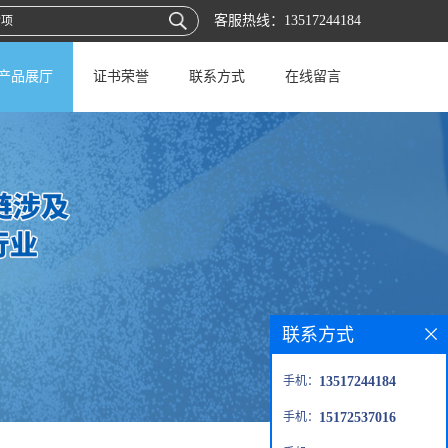
客服热线：
13517244184
产品展厅
证书荣誉
联系方式
在线留言
联系方式
手机：
13517244184
手机：
15172537016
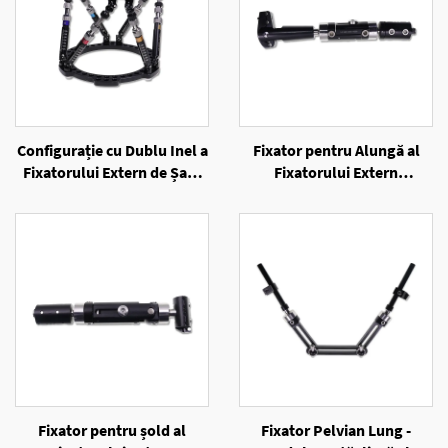
Configurație cu Dublu Inel a
Fixator pentru Alungă al
Fixatorului Extern de Șase
Fixatorului Extern
Axe cu Inele
Unilateral
Fixator pentru șold al
Fixator Pelvian Lung -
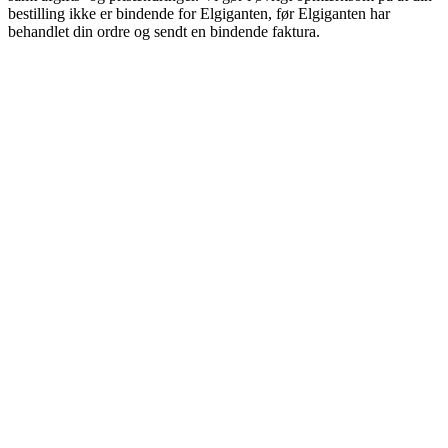
bestilling ikke er bindende for Elgiganten, før Elgiganten har
behandlet din ordre og sendt en bindende faktura.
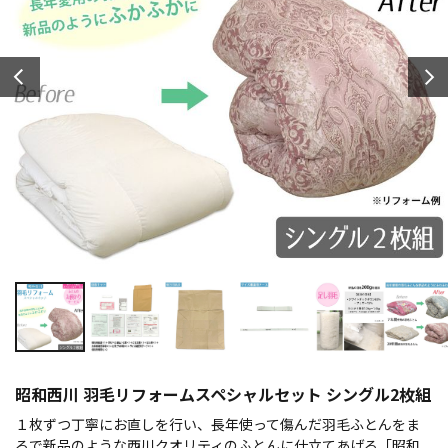
昭和西川 羽毛リフォームスペシャルセット シングル2枚組
１枚ずつ丁寧にお直しを行い、長年使って傷んだ羽毛ふとんをま
るで新品のような西川クオリティのふとんに仕立てあげる「昭和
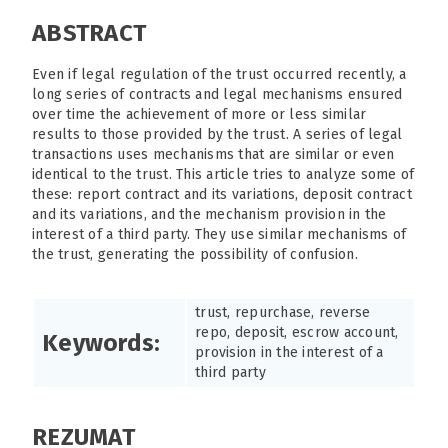
ABSTRACT
Even if legal regulation of the trust occurred recently, a
long series of contracts and legal mechanisms ensured
over time the achievement of more or less similar
results to those provided by the trust. A series of legal
transactions uses mechanisms that are similar or even
identical to the trust. This article tries to analyze some of
these: report contract and its variations, deposit contract
and its variations, and the mechanism provision in the
interest of a third party. They use similar mechanisms of
the trust, generating the possibility of confusion.
trust, repurchase, reverse
repo, deposit, escrow account,
Keywords:
provision in the interest of a
third party
REZUMAT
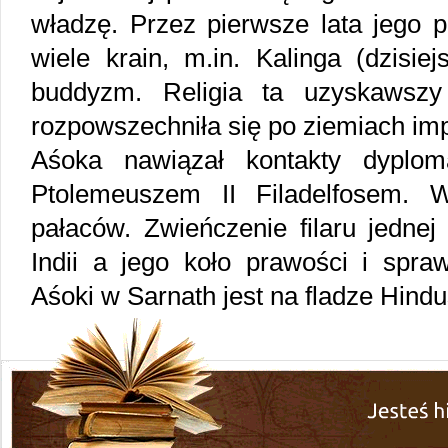
władzę. Przez pierwsze lata jego p
wiele krain, m.in. Kalinga (dzisie
buddyzm. Religia ta uzyskawszy
rozpowszechniła się po ziemiach im
Aśoka nawiązał kontakty dyplom
Ptolemeuszem II Filadelfosem. 
pałaców. Zwieńczenie filaru jednej
Indii a jego koło prawości i spraw
Aśoki w Sarnath jest na fladze Hind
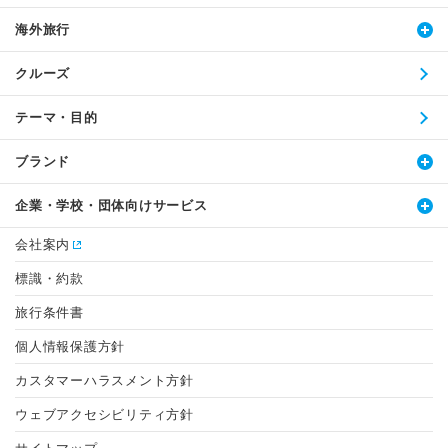
海外旅行
クルーズ
テーマ・目的
ブランド
企業・学校・団体向けサービス
会社案内
標識・約款
旅行条件書
個人情報保護方針
カスタマーハラスメント方針
ウェブアクセシビリティ方針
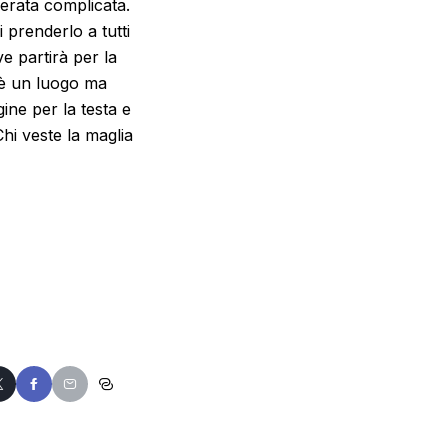
erata complicata.
i prenderlo a tutti
e partirà per la
n è un luogo ma
ine per la testa e
hi veste la maglia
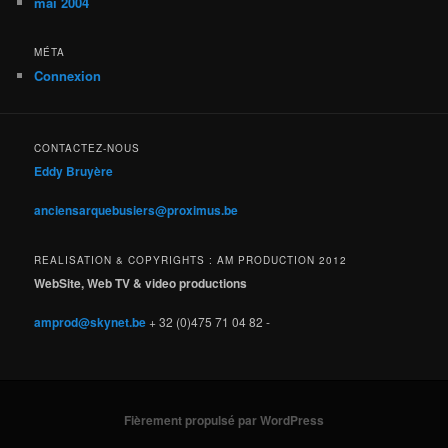
mai 2004
MÉTA
Connexion
CONTACTEZ-NOUS
Eddy Bruyère
anciensarquebusiers@proximus.be
REALISATION & COPYRIGHTS : AM PRODUCTION 2012
WebSite, Web TV & video productions
amprod@skynet.be
+ 32 (0)475 71 04 82 -
Fièrement propulsé par WordPress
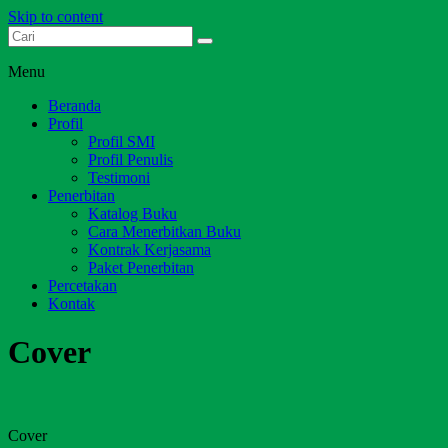
Skip to content
Dari Jambi untuk Indonesia
Salim Media Indonesia
Menu
Beranda
Profil
Profil SMI
Profil Penulis
Testimoni
Penerbitan
Katalog Buku
Cara Menerbitkan Buku
Kontrak Kerjasama
Paket Penerbitan
Percetakan
Kontak
Cover
Cover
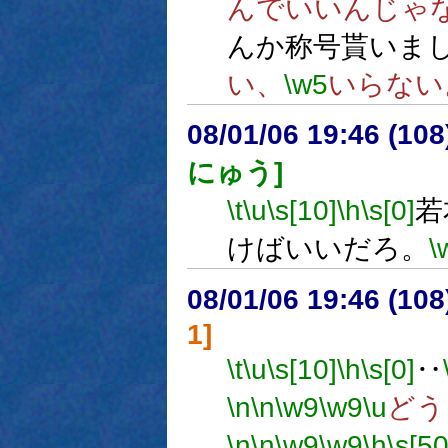
んでいいんじゃ
んか称号貰いま
い、
\w5
いらない
08/01/06 19:46 (
にゅう]
\t
\u
\s[10]
\h
\s[0]
若
けばいいだろ。
\
08/01/06 19:46 (
1]
\t
\u
\s[10]
\h
\s[0]
‥
\n
\n
\w9
\w9
\u
どう
\n
\n
\w9
\w9
\h
\s[50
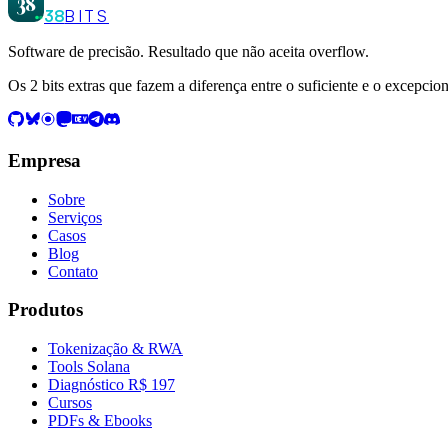
38
38
BITS
Software de precisão. Resultado que não aceita overflow.
Os 2 bits extras que fazem a diferença entre o suficiente e o excepcion
Empresa
Sobre
Serviços
Casos
Blog
Contato
Produtos
Tokenização & RWA
Tools Solana
Diagnóstico R$ 197
Cursos
PDFs & Ebooks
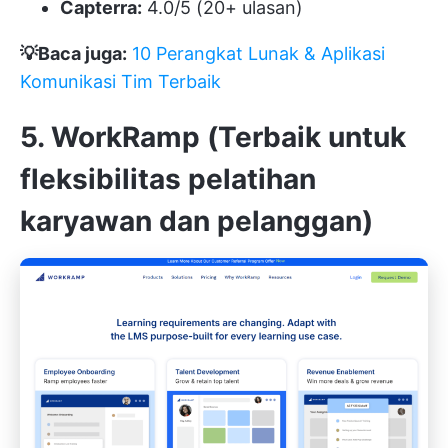
Capterra:
4.0/5 (20+ ulasan)
💡Baca juga:
10 Perangkat Lunak & Aplikasi
Komunikasi Tim Terbaik
5. WorkRamp (Terbaik untuk
fleksibilitas pelatihan
karyawan dan pelanggan)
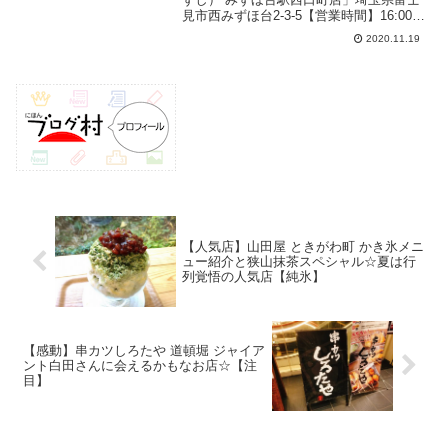
見市西みずほ台2-3-5【営業時間】16:00～
翌1:00定休日：とくになしTEL：049-252-
2020.11.19
2528テーブル席有り駐車場：なし2020.11
月（平日）：22...
【人気店】山田屋 ときがわ町 かき氷メニ
ュー紹介と狭山抹茶スペシャル☆夏は行
列覚悟の人気店【純氷】
【感動】串カツしろたや 道頓堀 ジャイア
ント白田さんに会えるかもなお店☆【注
目】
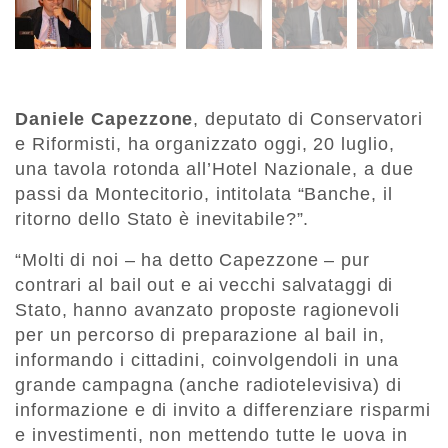
Daniele Capezzone
, deputato di Conservatori
e Riformisti, ha organizzato oggi, 20 luglio,
una tavola rotonda all’Hotel Nazionale, a due
passi da Montecitorio, intitolata “Banche, il
ritorno dello Stato è inevitabile?”.
“Molti di noi – ha detto Capezzone – pur
contrari al bail out e ai vecchi salvataggi di
Stato, hanno avanzato proposte ragionevoli
per un percorso di preparazione al bail in,
informando i cittadini, coinvolgendoli in una
grande campagna (anche radiotelevisiva) di
informazione e di invito a differenziare risparmi
e investimenti, non mettendo tutte le uova in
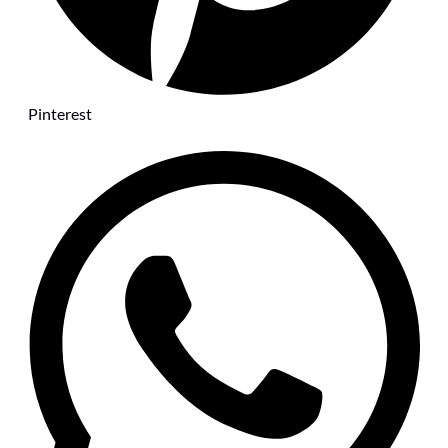
Pinterest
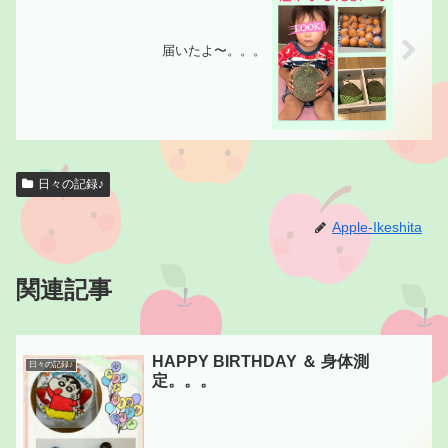
届いたよ〜。。。
日々の記録♪
Apple-Ikeshita
関連記事
HAPPY BIRTHDAY ＆ 身体測
日々の記録♪
定。。。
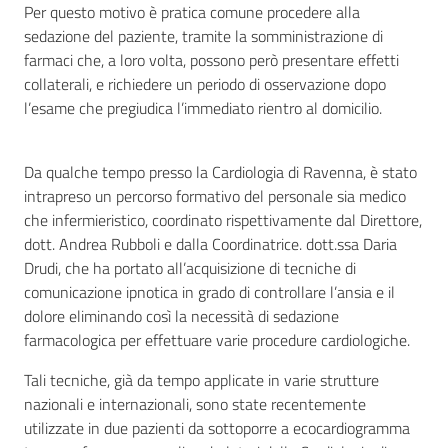
Per questo motivo è pratica comune procedere alla
sedazione del paziente, tramite la somministrazione di
farmaci che, a loro volta, possono però presentare effetti
collaterali, e richiedere un periodo di osservazione dopo
l’esame che pregiudica l’immediato rientro al domicilio.
Da qualche tempo presso la Cardiologia di Ravenna, è stato
intrapreso un percorso formativo del personale sia medico
che infermieristico, coordinato rispettivamente dal Direttore,
dott. Andrea Rubboli e dalla Coordinatrice. dott.ssa Daria
Drudi, che ha portato all’acquisizione di tecniche di
comunicazione ipnotica in grado di controllare l’ansia e il
dolore eliminando così la necessità di sedazione
farmacologica per effettuare varie procedure cardiologiche.
Tali tecniche, già da tempo applicate in varie strutture
nazionali e internazionali, sono state recentemente
utilizzate in due pazienti da sottoporre a ecocardiogramma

^^^^^^^^^^^^^^^^

* DIRECTIVE
Starting with the line above that holds "Capezzone – pur", restate each line word for word up to and including the line that holds "farmaci che, a". Drop the pictures.

* COMPLETED EXERCISE
“Molti di noi – ha detto Capezzone – pur
contrari al bail out e ai vecchi salvataggi di
Stato, hanno avanzato proposte ragionevoli
per un percorso di preparazione al bail in,
informando i cittadini, coinvolgendoli in una
grande campagna (anche radiotelevisiva) di
informazione e di invito a differenziare risparmi
e investimenti, non mettendo tutte le uova in
Pinterest
届いたよ〜。。。
日々の記録♪
Apple-Ikeshita
関連記事
HAPPY BIRTHDAY ＆ 身体測
日々の記録♪
定。。。
Per questo motivo è pratica comune procedere alla
sedazione del paziente, tramite la somministrazione di
farmaci che, a loro volta, possono però presentare effetti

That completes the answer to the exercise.